**待办事项**
1. 将导弹拦截题解中从“P1020 [NOIP1999 提高组]”到“gn，不过反正过了OwO!)”之间的内容原样照抄一遍，首尾两处也包括在内。
2. 根据导弹拦截题解回答下列问题：
(a) 第一问把LIS改成了求什么？
(b) 作者建议用什么来读取个数不确定的输入？
(c) 代码中常量N被定义为多少？
3. 把导弹拦截题解中的句子“被这个输入卡的好难受，建议用getline读取不确定的数”译成英语。

**所示文段**
■ ■ ■
P1020 [NOIP1999 提高组] 导弹拦截

链接：https://www.luogu.com.cn/problem/P1020
这个题目一分为二：
首先就是LIS：改下，改成最长不升子序列，复杂度：nlogn;然后用vector的贪心，复杂度：n^2(这里似乎可以二分降到nlogn，不过反正过了OwO!)
被这个输入卡的好难受，建议用getline读取不确定的数
题目：

代码：

#include<iostream>
#include<vector>
#include<algorithm>
#include<math.h>
#include<sstream>
#include<string>
#include<string.h>
#include<iomanip>
#include<stdlib.h>
#include<map>
#include<queue>
#include<limits.h>
#include<climits>
#include<fstream>
#include<stack>
typedef unsigned long long ll;
using namespace std;

const int N = 1e5 + 5;
ll v[N];
ll jd[N];
int binarysearch(int l, int r, int val)
{
	int ll = l, rr = r, mid;
	while (ll < rr)
	{
		mid = ll + (rr - ll) / 2;
		if (val <= jd[mid])ll = mid + 1;
		else rr = mid;
	}
	return ll;
}
int toa(string s)//getline配套
{
	int ans = 0;
	for (int i = 0; i < s.length(); i++)ans = ans * 10 + s[i] - '0';
	return ans;
}
int main()
{
	string s;
	int n = 0;
	getline(cin, s);
	int lef = 0, righ = 1;
	while (righ < s.length())
	{
		while (righ < s.length() and s[righ] != ' ')righ++;
		v[++n] = toa(s.substr(lef, righ-lef));
		lef = righ + 1;
		righ = lef;
		
	}
	for (int i = 1; i <= n; i++)jd[i] = LLONG_MAX;
	jd[1] = v[1];
	ll ans = 1;
    //标准的LIS模板
	for (int i = 2; i <= n; i++)
	{
		if (v[i] <= jd[ans])
		{
			ans++; jd[ans] = v[i];
		}
		else jd[binarysearch(1, ans, v[i])] = v[i];
	}
	cout << ans << endl;
	vector<int>num2;
	num2.push_back(v[1]);
    //标准的贪心，求第二问
	for (int i = 2; i <= n; i++)
	{
		if (num2.back() < v[i])num2.push_back(v[i]);
		else
			for(int j=0;j<num2.size();j++)
				if (num2[j] >= v[i])
				{
					num2[j] = v[i];
					break;
				}
	}
	cout << num2.size();
	return 0;
}

更新：好像输入可以用while(cin>>x)?
■ ■ ■
**记录摘录**
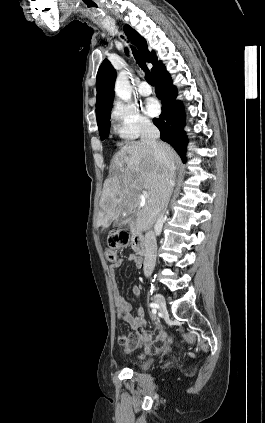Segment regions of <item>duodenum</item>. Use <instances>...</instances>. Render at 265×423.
I'll use <instances>...</instances> for the list:
<instances>
[{
	"instance_id": "1",
	"label": "duodenum",
	"mask_w": 265,
	"mask_h": 423,
	"mask_svg": "<svg viewBox=\"0 0 265 423\" xmlns=\"http://www.w3.org/2000/svg\"><path fill=\"white\" fill-rule=\"evenodd\" d=\"M132 247L134 251L140 256H144L145 254V243L144 239L136 227L135 224L132 226Z\"/></svg>"
}]
</instances>
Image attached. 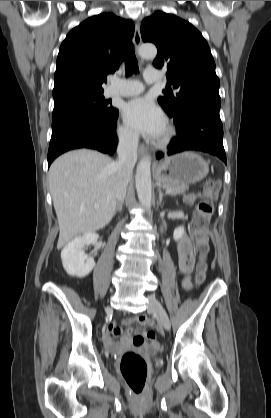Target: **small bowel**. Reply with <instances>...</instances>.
Wrapping results in <instances>:
<instances>
[{
    "mask_svg": "<svg viewBox=\"0 0 271 418\" xmlns=\"http://www.w3.org/2000/svg\"><path fill=\"white\" fill-rule=\"evenodd\" d=\"M178 258H179V268L180 271L185 275L182 281V287L185 291H188L191 288V279L190 273L192 272L195 264V257L193 246L187 236L183 235L178 241ZM140 323L139 317H132L124 319L122 324L124 326L130 327L135 323ZM122 334V328L116 323H111L107 327V330L104 334V343L107 350L111 352L118 351L123 346H134L140 348L143 346L144 336L146 332L143 329H139L136 335L132 336L131 330H128L126 335H124L120 341L115 342V338ZM152 345L157 346L154 338H151Z\"/></svg>",
    "mask_w": 271,
    "mask_h": 418,
    "instance_id": "small-bowel-1",
    "label": "small bowel"
}]
</instances>
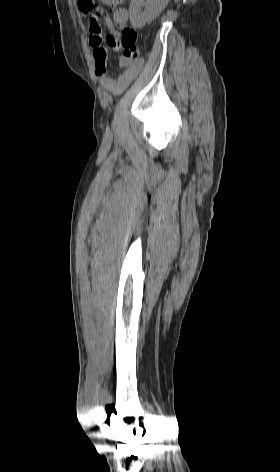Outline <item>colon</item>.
Here are the masks:
<instances>
[{"label": "colon", "mask_w": 280, "mask_h": 472, "mask_svg": "<svg viewBox=\"0 0 280 472\" xmlns=\"http://www.w3.org/2000/svg\"><path fill=\"white\" fill-rule=\"evenodd\" d=\"M83 2H84L83 5L87 9L93 10V0H87ZM96 21H97V17L93 16L91 19V22L95 23ZM136 41H137V33L133 28L127 27L122 31V34L120 36V45L123 49L124 56L128 58H136L138 56Z\"/></svg>", "instance_id": "colon-1"}]
</instances>
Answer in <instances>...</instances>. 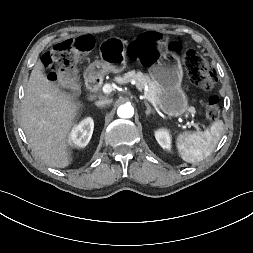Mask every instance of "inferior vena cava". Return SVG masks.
Returning a JSON list of instances; mask_svg holds the SVG:
<instances>
[{"mask_svg": "<svg viewBox=\"0 0 253 253\" xmlns=\"http://www.w3.org/2000/svg\"><path fill=\"white\" fill-rule=\"evenodd\" d=\"M110 103H112V99H103V100H99V101L95 102V105L104 107Z\"/></svg>", "mask_w": 253, "mask_h": 253, "instance_id": "obj_1", "label": "inferior vena cava"}]
</instances>
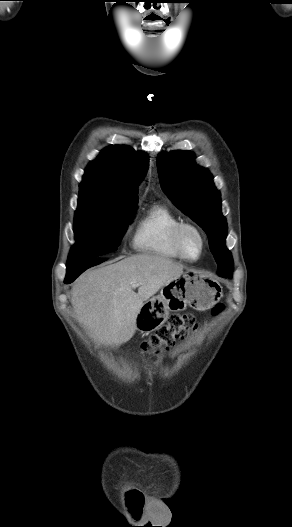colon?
<instances>
[{
	"label": "colon",
	"instance_id": "5ec220e1",
	"mask_svg": "<svg viewBox=\"0 0 292 527\" xmlns=\"http://www.w3.org/2000/svg\"><path fill=\"white\" fill-rule=\"evenodd\" d=\"M222 310L217 306L213 314H218ZM196 328L195 318L191 314L173 315L168 322L156 330L147 340L142 343L144 351H165L177 340H184L191 331ZM133 503L138 511L141 507L142 500L140 496L133 495Z\"/></svg>",
	"mask_w": 292,
	"mask_h": 527
}]
</instances>
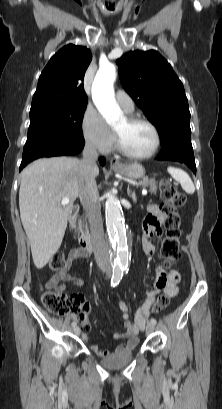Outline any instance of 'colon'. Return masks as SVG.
<instances>
[{"mask_svg": "<svg viewBox=\"0 0 222 409\" xmlns=\"http://www.w3.org/2000/svg\"><path fill=\"white\" fill-rule=\"evenodd\" d=\"M160 196L164 202L162 212L164 215L163 224L165 227V237L161 244V254L166 266L174 265L180 257V238L182 235L180 227V217L178 210L185 204V195L179 191L171 181L161 180L159 184ZM65 256L62 252H57L49 262V269L52 272H60L65 268ZM43 306L51 313L65 315L74 313L84 324V329L88 330L86 320L87 307L75 308L70 298L62 292L56 290H44L41 294ZM169 303V296L163 294L152 304L151 313L157 314Z\"/></svg>", "mask_w": 222, "mask_h": 409, "instance_id": "colon-1", "label": "colon"}]
</instances>
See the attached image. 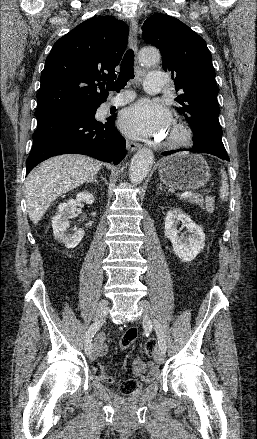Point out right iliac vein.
Instances as JSON below:
<instances>
[{
    "label": "right iliac vein",
    "mask_w": 257,
    "mask_h": 439,
    "mask_svg": "<svg viewBox=\"0 0 257 439\" xmlns=\"http://www.w3.org/2000/svg\"><path fill=\"white\" fill-rule=\"evenodd\" d=\"M107 313H108V302L106 300H102L98 305L96 314L94 316V320L99 321L103 319L107 315ZM88 357L90 360L96 359L95 344L93 345L92 351L91 353H89Z\"/></svg>",
    "instance_id": "right-iliac-vein-1"
}]
</instances>
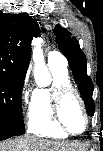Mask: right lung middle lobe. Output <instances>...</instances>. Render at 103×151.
Listing matches in <instances>:
<instances>
[{
    "instance_id": "right-lung-middle-lobe-1",
    "label": "right lung middle lobe",
    "mask_w": 103,
    "mask_h": 151,
    "mask_svg": "<svg viewBox=\"0 0 103 151\" xmlns=\"http://www.w3.org/2000/svg\"><path fill=\"white\" fill-rule=\"evenodd\" d=\"M24 77L0 70V138L22 135L21 91Z\"/></svg>"
}]
</instances>
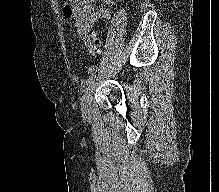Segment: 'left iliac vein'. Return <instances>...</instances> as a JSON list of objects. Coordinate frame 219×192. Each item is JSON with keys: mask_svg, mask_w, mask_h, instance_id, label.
<instances>
[{"mask_svg": "<svg viewBox=\"0 0 219 192\" xmlns=\"http://www.w3.org/2000/svg\"><path fill=\"white\" fill-rule=\"evenodd\" d=\"M91 102H92V91L89 90L86 92V94L83 96L81 100V111H82V116L84 118H87L90 116Z\"/></svg>", "mask_w": 219, "mask_h": 192, "instance_id": "obj_1", "label": "left iliac vein"}]
</instances>
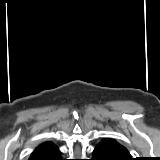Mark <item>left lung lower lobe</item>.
<instances>
[{"mask_svg":"<svg viewBox=\"0 0 160 160\" xmlns=\"http://www.w3.org/2000/svg\"><path fill=\"white\" fill-rule=\"evenodd\" d=\"M91 160H133V158L116 140L104 138L96 145Z\"/></svg>","mask_w":160,"mask_h":160,"instance_id":"left-lung-lower-lobe-1","label":"left lung lower lobe"}]
</instances>
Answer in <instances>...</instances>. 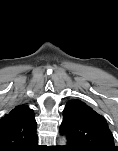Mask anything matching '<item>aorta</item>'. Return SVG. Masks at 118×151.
I'll return each mask as SVG.
<instances>
[{"mask_svg": "<svg viewBox=\"0 0 118 151\" xmlns=\"http://www.w3.org/2000/svg\"><path fill=\"white\" fill-rule=\"evenodd\" d=\"M61 145H65L67 143V140L65 137H62L60 140Z\"/></svg>", "mask_w": 118, "mask_h": 151, "instance_id": "obj_1", "label": "aorta"}]
</instances>
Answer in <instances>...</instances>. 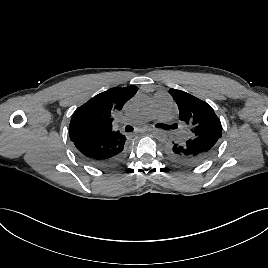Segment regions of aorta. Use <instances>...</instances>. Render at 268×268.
<instances>
[{"mask_svg":"<svg viewBox=\"0 0 268 268\" xmlns=\"http://www.w3.org/2000/svg\"><path fill=\"white\" fill-rule=\"evenodd\" d=\"M148 102H149V98L146 95H139L137 100H136V104L139 107L146 106L148 104ZM153 138L158 143L163 142L166 138V130L164 128H157L155 130Z\"/></svg>","mask_w":268,"mask_h":268,"instance_id":"obj_1","label":"aorta"}]
</instances>
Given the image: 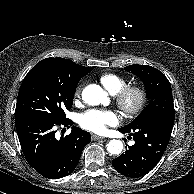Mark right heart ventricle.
<instances>
[{"label": "right heart ventricle", "instance_id": "e07e8e85", "mask_svg": "<svg viewBox=\"0 0 194 194\" xmlns=\"http://www.w3.org/2000/svg\"><path fill=\"white\" fill-rule=\"evenodd\" d=\"M101 84L112 95L117 94L120 90L128 85L127 80L114 73H105L99 77Z\"/></svg>", "mask_w": 194, "mask_h": 194}]
</instances>
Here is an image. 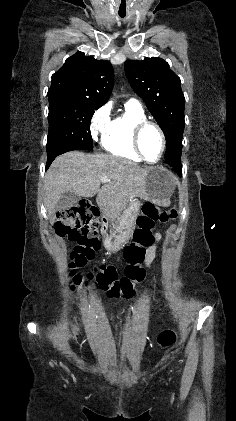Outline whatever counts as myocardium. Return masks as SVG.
Listing matches in <instances>:
<instances>
[{
	"label": "myocardium",
	"instance_id": "f54148a6",
	"mask_svg": "<svg viewBox=\"0 0 236 421\" xmlns=\"http://www.w3.org/2000/svg\"><path fill=\"white\" fill-rule=\"evenodd\" d=\"M146 127H153L159 133V135L161 137L162 153H161L160 158L156 162L149 161L147 159V157L145 156V154L143 153L142 148H141V134ZM132 141H133L135 151L137 152L139 157L144 162L153 165V164H157V163L161 162L162 159L164 158L166 148H167V139H166V135H165L163 129L157 123H155L153 121H148V120H142V121L138 122L134 126L133 131H132Z\"/></svg>",
	"mask_w": 236,
	"mask_h": 421
}]
</instances>
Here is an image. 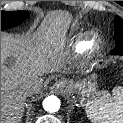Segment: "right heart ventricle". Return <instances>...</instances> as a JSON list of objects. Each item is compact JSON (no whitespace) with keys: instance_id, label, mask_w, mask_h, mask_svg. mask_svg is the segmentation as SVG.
<instances>
[{"instance_id":"obj_1","label":"right heart ventricle","mask_w":123,"mask_h":123,"mask_svg":"<svg viewBox=\"0 0 123 123\" xmlns=\"http://www.w3.org/2000/svg\"><path fill=\"white\" fill-rule=\"evenodd\" d=\"M77 48H78V50H79V51H81V52H82V45H81V42H80V43H78Z\"/></svg>"}]
</instances>
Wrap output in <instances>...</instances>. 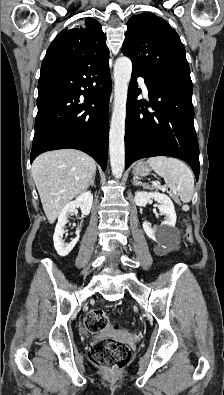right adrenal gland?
I'll return each mask as SVG.
<instances>
[{"label":"right adrenal gland","instance_id":"obj_1","mask_svg":"<svg viewBox=\"0 0 224 395\" xmlns=\"http://www.w3.org/2000/svg\"><path fill=\"white\" fill-rule=\"evenodd\" d=\"M95 177L90 181L89 185L94 186Z\"/></svg>","mask_w":224,"mask_h":395}]
</instances>
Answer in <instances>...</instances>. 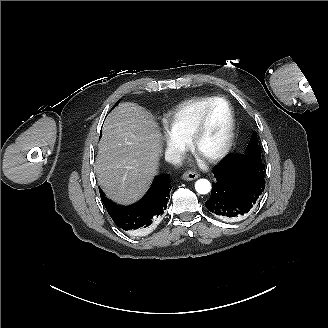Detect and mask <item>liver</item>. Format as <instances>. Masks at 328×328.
<instances>
[{
  "mask_svg": "<svg viewBox=\"0 0 328 328\" xmlns=\"http://www.w3.org/2000/svg\"><path fill=\"white\" fill-rule=\"evenodd\" d=\"M163 136L151 112L120 103L106 118L94 164L98 185L120 205L140 200L158 174Z\"/></svg>",
  "mask_w": 328,
  "mask_h": 328,
  "instance_id": "liver-1",
  "label": "liver"
}]
</instances>
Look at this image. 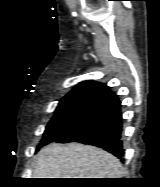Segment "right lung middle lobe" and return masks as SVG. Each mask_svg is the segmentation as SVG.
<instances>
[{
    "instance_id": "dd1d6c3e",
    "label": "right lung middle lobe",
    "mask_w": 160,
    "mask_h": 187,
    "mask_svg": "<svg viewBox=\"0 0 160 187\" xmlns=\"http://www.w3.org/2000/svg\"><path fill=\"white\" fill-rule=\"evenodd\" d=\"M96 106L92 104L58 106L38 147L54 142L71 132L93 113Z\"/></svg>"
}]
</instances>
■ ■ ■
**回答**
1.
P1020 [NOIP1999 提高组] 导弹拦截

链接：https://www.luogu.com.cn/problem/P1020
这个题目一分为二：
首先就是LIS：改下，改成最长不升子序列，复杂度：nlogn;然后用vector的贪心，复杂度：n^2(这里似乎可以二分降到nlogn，不过反正过了OwO!)

2.
(a) 最长不升子序列。
(b) getline。
(c) 1e5 + 5。

3. Getting stuck on this input was really frustrating; I suggest using getline to read an unknown number of values.